Madame Schreck’s Monstrous Brothel

I’m struggling a bit with Angela Carter’s novel Nights at the Circus. I’ve only really read her short stories before, which I quite like, but I seem to be having a bit of a love/hate relationship with this longer work. It reads beautifully and the language is wonderful, but it annoys the hell out of me and even though I can’t seem to stop reading it, I’m not finding it enjoyable. People’s reactions to Marmite are less complicated.

There is a section about mid-way through Part 1 where Fevvers, the main character who is a giantess with wings (put very basically indeed) is enticed into working for Madame Schreck, a brothel keeper in Victorian London. Unusually, Fevvers doesn’t get sexually involved with the clients; she is there to be looked at rather than touched. But I was fascinated by the whole concept of Madame Schreck’s brothel; it was a house of freaks and catered for very specific tastes indeed.

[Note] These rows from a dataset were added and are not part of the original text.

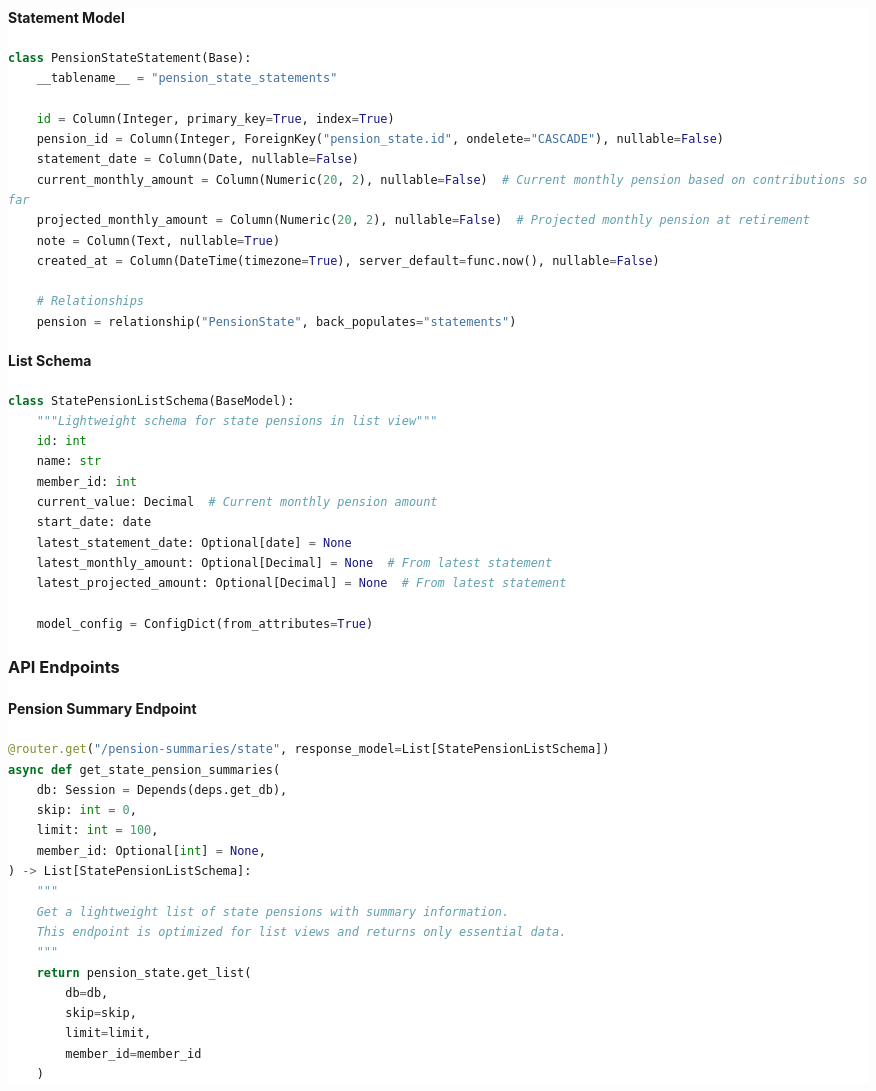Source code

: #### Statement Model
```python
class PensionStateStatement(Base):
    __tablename__ = "pension_state_statements"

    id = Column(Integer, primary_key=True, index=True)
    pension_id = Column(Integer, ForeignKey("pension_state.id", ondelete="CASCADE"), nullable=False)
    statement_date = Column(Date, nullable=False)
    current_monthly_amount = Column(Numeric(20, 2), nullable=False)  # Current monthly pension based on contributions so far
    projected_monthly_amount = Column(Numeric(20, 2), nullable=False)  # Projected monthly pension at retirement
    note = Column(Text, nullable=True)
    created_at = Column(DateTime(timezone=True), server_default=func.now(), nullable=False)

    # Relationships
    pension = relationship("PensionState", back_populates="statements")
```

#### List Schema
```python
class StatePensionListSchema(BaseModel):
    """Lightweight schema for state pensions in list view"""
    id: int
    name: str
    member_id: int
    current_value: Decimal  # Current monthly pension amount
    start_date: date
    latest_statement_date: Optional[date] = None
    latest_monthly_amount: Optional[Decimal] = None  # From latest statement
    latest_projected_amount: Optional[Decimal] = None  # From latest statement

    model_config = ConfigDict(from_attributes=True)
```

### API Endpoints

#### Pension Summary Endpoint
```python
@router.get("/pension-summaries/state", response_model=List[StatePensionListSchema])
async def get_state_pension_summaries(
    db: Session = Depends(deps.get_db),
    skip: int = 0,
    limit: int = 100,
    member_id: Optional[int] = None,
) -> List[StatePensionListSchema]:
    """
    Get a lightweight list of state pensions with summary information.
    This endpoint is optimized for list views and returns only essential data.
    """
    return pension_state.get_list(
        db=db, 
        skip=skip, 
        limit=limit, 
        member_id=member_id
    )
```
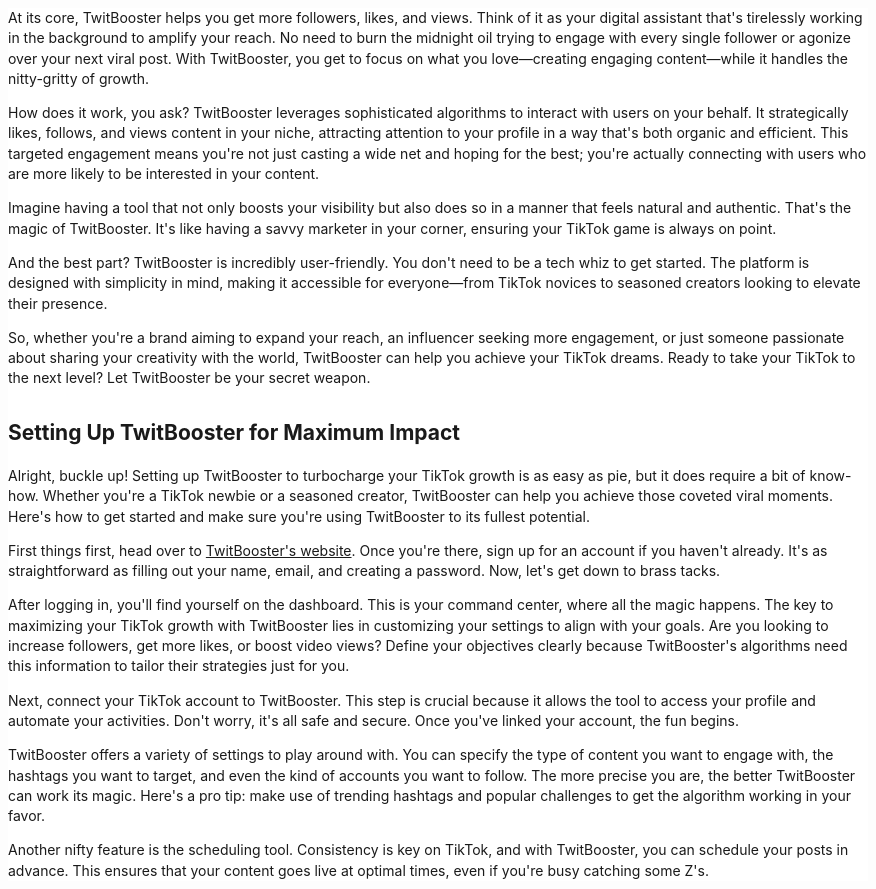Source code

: At its core, TwitBooster helps you get more followers, likes, and views. Think of it as your digital assistant that's tirelessly working in the background to amplify your reach. No need to burn the midnight oil trying to engage with every single follower or agonize over your next viral post. With TwitBooster, you get to focus on what you love—creating engaging content—while it handles the nitty-gritty of growth.

How does it work, you ask? TwitBooster leverages sophisticated algorithms to interact with users on your behalf. It strategically likes, follows, and views content in your niche, attracting attention to your profile in a way that's both organic and efficient. This targeted engagement means you're not just casting a wide net and hoping for the best; you're actually connecting with users who are more likely to be interested in your content.

Imagine having a tool that not only boosts your visibility but also does so in a manner that feels natural and authentic. That's the magic of TwitBooster. It's like having a savvy marketer in your corner, ensuring your TikTok game is always on point.



And the best part? TwitBooster is incredibly user-friendly. You don't need to be a tech whiz to get started. The platform is designed with simplicity in mind, making it accessible for everyone—from TikTok novices to seasoned creators looking to elevate their presence.

So, whether you're a brand aiming to expand your reach, an influencer seeking more engagement, or just someone passionate about sharing your creativity with the world, TwitBooster can help you achieve your TikTok dreams. Ready to take your TikTok to the next level? Let TwitBooster be your secret weapon.

## Setting Up TwitBooster for Maximum Impact

Alright, buckle up! Setting up TwitBooster to turbocharge your TikTok growth is as easy as pie, but it does require a bit of know-how. Whether you're a TikTok newbie or a seasoned creator, TwitBooster can help you achieve those coveted viral moments. Here's how to get started and make sure you're using TwitBooster to its fullest potential.

First things first, head over to [TwitBooster's website](https://twitbooster.com). Once you're there, sign up for an account if you haven't already. It's as straightforward as filling out your name, email, and creating a password. Now, let's get down to brass tacks.

After logging in, you'll find yourself on the dashboard. This is your command center, where all the magic happens. The key to maximizing your TikTok growth with TwitBooster lies in customizing your settings to align with your goals. Are you looking to increase followers, get more likes, or boost video views? Define your objectives clearly because TwitBooster's algorithms need this information to tailor their strategies just for you.

Next, connect your TikTok account to TwitBooster. This step is crucial because it allows the tool to access your profile and automate your activities. Don't worry, it's all safe and secure. Once you've linked your account, the fun begins.

TwitBooster offers a variety of settings to play around with. You can specify the type of content you want to engage with, the hashtags you want to target, and even the kind of accounts you want to follow. The more precise you are, the better TwitBooster can work its magic. Here's a pro tip: make use of trending hashtags and popular challenges to get the algorithm working in your favor.

Another nifty feature is the scheduling tool. Consistency is key on TikTok, and with TwitBooster, you can schedule your posts in advance. This ensures that your content goes live at optimal times, even if you're busy catching some Z's.
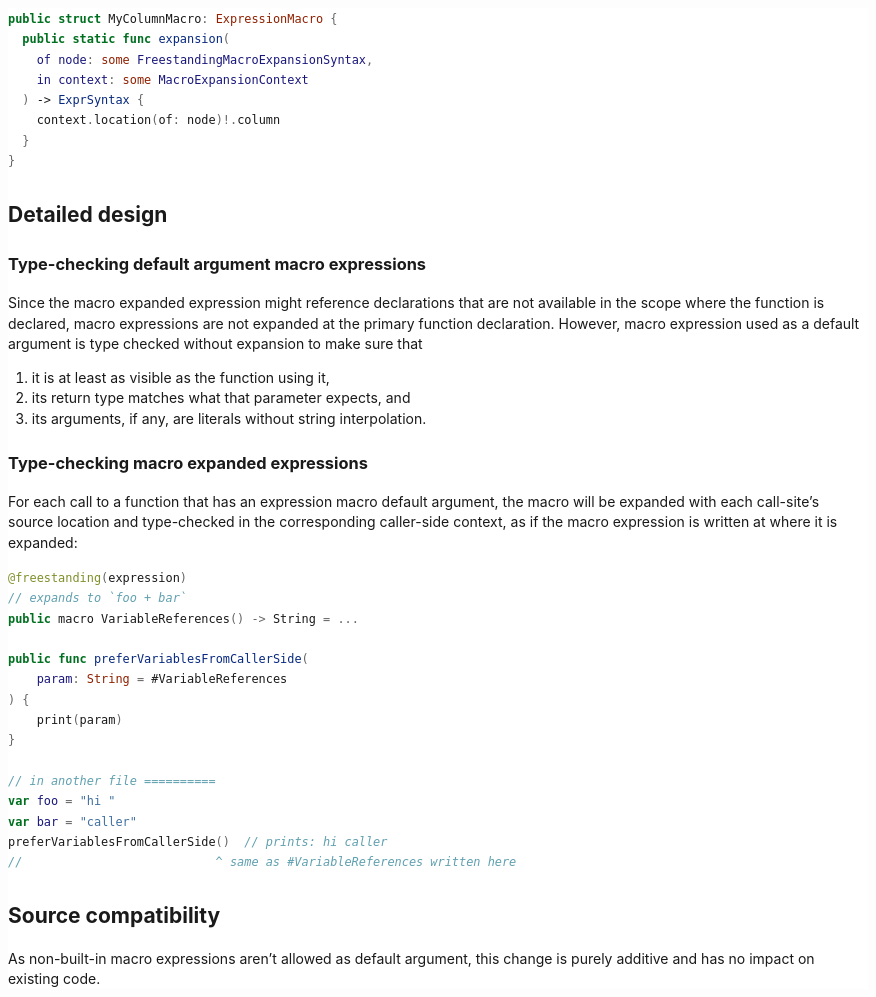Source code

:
 ```swift
public struct MyColumnMacro: ExpressionMacro {
  public static func expansion(
    of node: some FreestandingMacroExpansionSyntax,
    in context: some MacroExpansionContext
  ) -> ExprSyntax {
    context.location(of: node)!.column
  }
}
```

## Detailed design

### Type-checking default argument macro expressions

Since the macro expanded expression might reference declarations that are not available in the scope where the function is declared, macro expressions are not expanded at the primary function declaration. However, macro expression used as a default argument is type checked without expansion to make sure that

1. it is at least as visible as the function using it,
2. its return type matches what that parameter expects, and
3. its arguments, if any, are literals without string interpolation.

### Type-checking macro expanded expressions

For each call to a function that has an expression macro default argument, the macro will be expanded with each call-site’s source location and type-checked in the corresponding caller-side context, as if the macro expression is written at where it is expanded:

```swift
@freestanding(expression)
// expands to `foo + bar`
public macro VariableReferences() -> String = ...

public func preferVariablesFromCallerSide(
    param: String = #VariableReferences
) {
    print(param)
}

// in another file ==========
var foo = "hi "
var bar = "caller"
preferVariablesFromCallerSide()  // prints: hi caller
//                           ^ same as #VariableReferences written here
```

## Source compatibility

As non-built-in macro expressions aren’t allowed as default argument, this change is purely additive and has no impact on existing code.
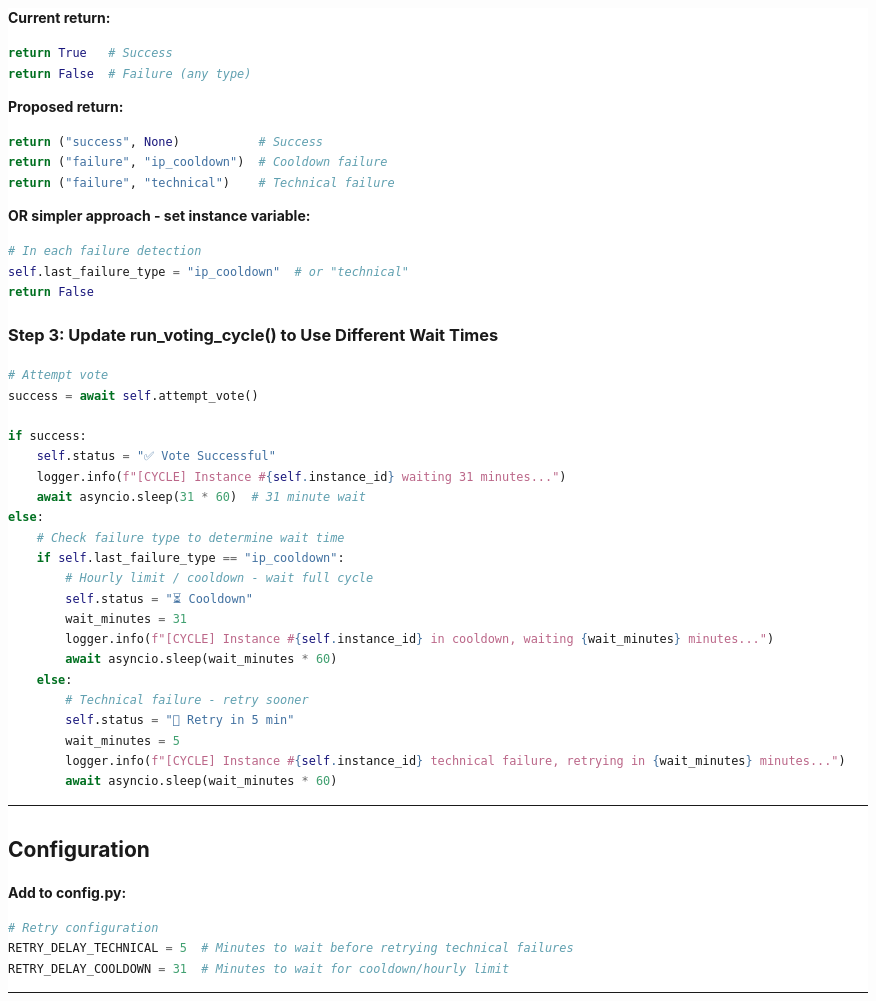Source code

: **Current return:**
```python
return True   # Success
return False  # Failure (any type)
```

**Proposed return:**
```python
return ("success", None)           # Success
return ("failure", "ip_cooldown")  # Cooldown failure
return ("failure", "technical")    # Technical failure
```

**OR simpler approach - set instance variable:**
```python
# In each failure detection
self.last_failure_type = "ip_cooldown"  # or "technical"
return False
```

### Step 3: Update run_voting_cycle() to Use Different Wait Times

```python
# Attempt vote
success = await self.attempt_vote()

if success:
    self.status = "✅ Vote Successful"
    logger.info(f"[CYCLE] Instance #{self.instance_id} waiting 31 minutes...")
    await asyncio.sleep(31 * 60)  # 31 minute wait
else:
    # Check failure type to determine wait time
    if self.last_failure_type == "ip_cooldown":
        # Hourly limit / cooldown - wait full cycle
        self.status = "⏳ Cooldown"
        wait_minutes = 31
        logger.info(f"[CYCLE] Instance #{self.instance_id} in cooldown, waiting {wait_minutes} minutes...")
        await asyncio.sleep(wait_minutes * 60)
    else:
        # Technical failure - retry sooner
        self.status = "🔄 Retry in 5 min"
        wait_minutes = 5
        logger.info(f"[CYCLE] Instance #{self.instance_id} technical failure, retrying in {wait_minutes} minutes...")
        await asyncio.sleep(wait_minutes * 60)
```

---

## Configuration

**Add to config.py:**
```python
# Retry configuration
RETRY_DELAY_TECHNICAL = 5  # Minutes to wait before retrying technical failures
RETRY_DELAY_COOLDOWN = 31  # Minutes to wait for cooldown/hourly limit
```

---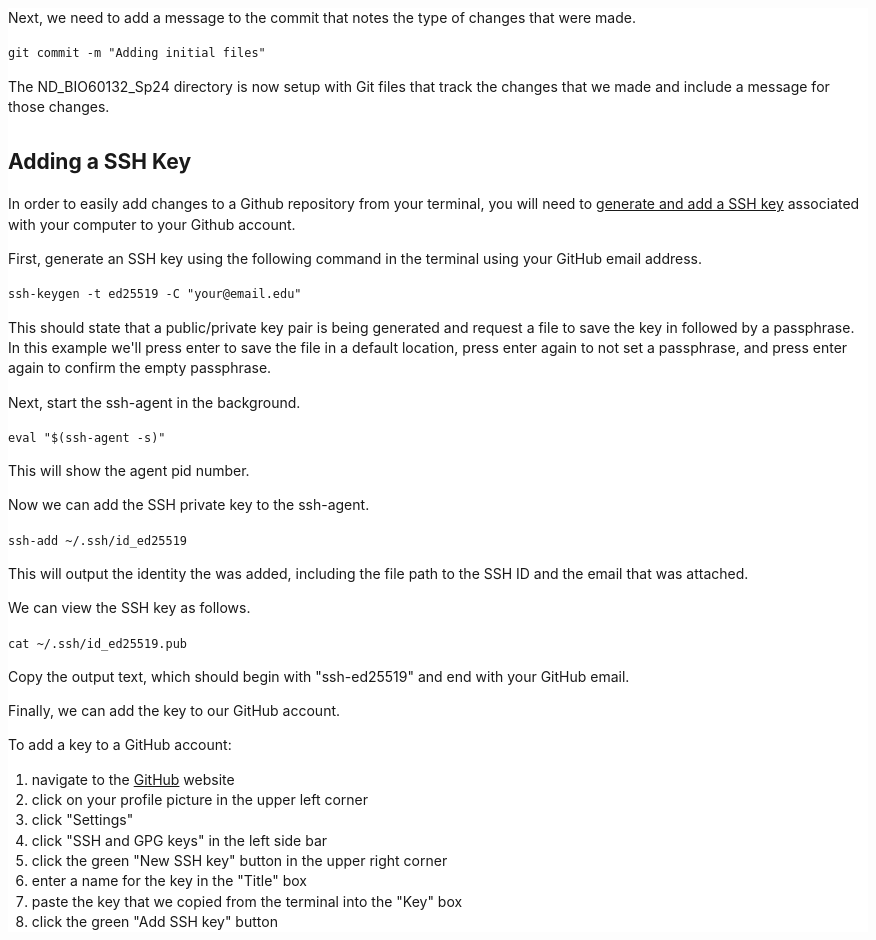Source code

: Next, we need to add a message to the commit that notes the type of changes that were made.

```
git commit -m "Adding initial files"
```

The ND_BIO60132_Sp24 directory is now setup with Git files that track the changes that we made and include a message for those changes.

## Adding a SSH Key

In order to easily add changes to a Github repository from your terminal, you will need to [generate and add a SSH key](https://docs.github.com/en/authentication/connecting-to-github-with-ssh/generating-a-new-ssh-key-and-adding-it-to-the-ssh-agent) associated with your computer to your Github account.

First, generate an SSH key using the following command in the terminal using your GitHub email address.

```
ssh-keygen -t ed25519 -C "your@email.edu"
```

This should state that a public/private key pair is being generated and request a file to save the key in followed by a passphrase. In this example we'll press enter to save the file in a default location, press enter again to not set a passphrase, and press enter again to confirm the empty passphrase.

Next, start the ssh-agent in the background.

```
eval "$(ssh-agent -s)"
```

This will show the agent pid number.

Now we can add the SSH private key to the ssh-agent.

```
ssh-add ~/.ssh/id_ed25519
```

This will output the identity the was added, including the file path to the SSH ID and the email that was attached.

We can view the SSH key as follows.

```
cat ~/.ssh/id_ed25519.pub
```

Copy the output text, which should begin with "ssh-ed25519" and end with your GitHub email.

Finally, we can add the key to our GitHub account.

To add a key to a GitHub account:
1. navigate to the [GitHub](https://github.com/) website
2. click on your profile picture in the upper left corner
3. click "Settings"
4. click "SSH and GPG keys" in the left side bar
5. click the green "New SSH key" button in the upper right corner
6. enter a name for the key in the "Title" box
7. paste the key that we copied from the terminal into the "Key" box
8. click the green "Add SSH key" button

All the girls are “monsters”; there is a dwarf, a girl who sleeps apart from fifteen minutes a day to eat and poop, a girl with four eyes, a fully functioning hermaphrodite, and Madame Schreck herself is a living skeleton. Yet they are all astonishingly ordinary.

The Victorians loved a freak show and before he died (and became a medical marvel) John Merrick, the Elephant Man, spent some years being exhibited at fairs around the country. I am sure that Madame Schreck would argue that she is simply following a trend and satisfying her public’s appetite for the monstrous. Like the music hall acts that feature in Dan Leno and the Limehouse Golem, there’s a very dark side lurking behind Victorian London and I find I absolutely love it.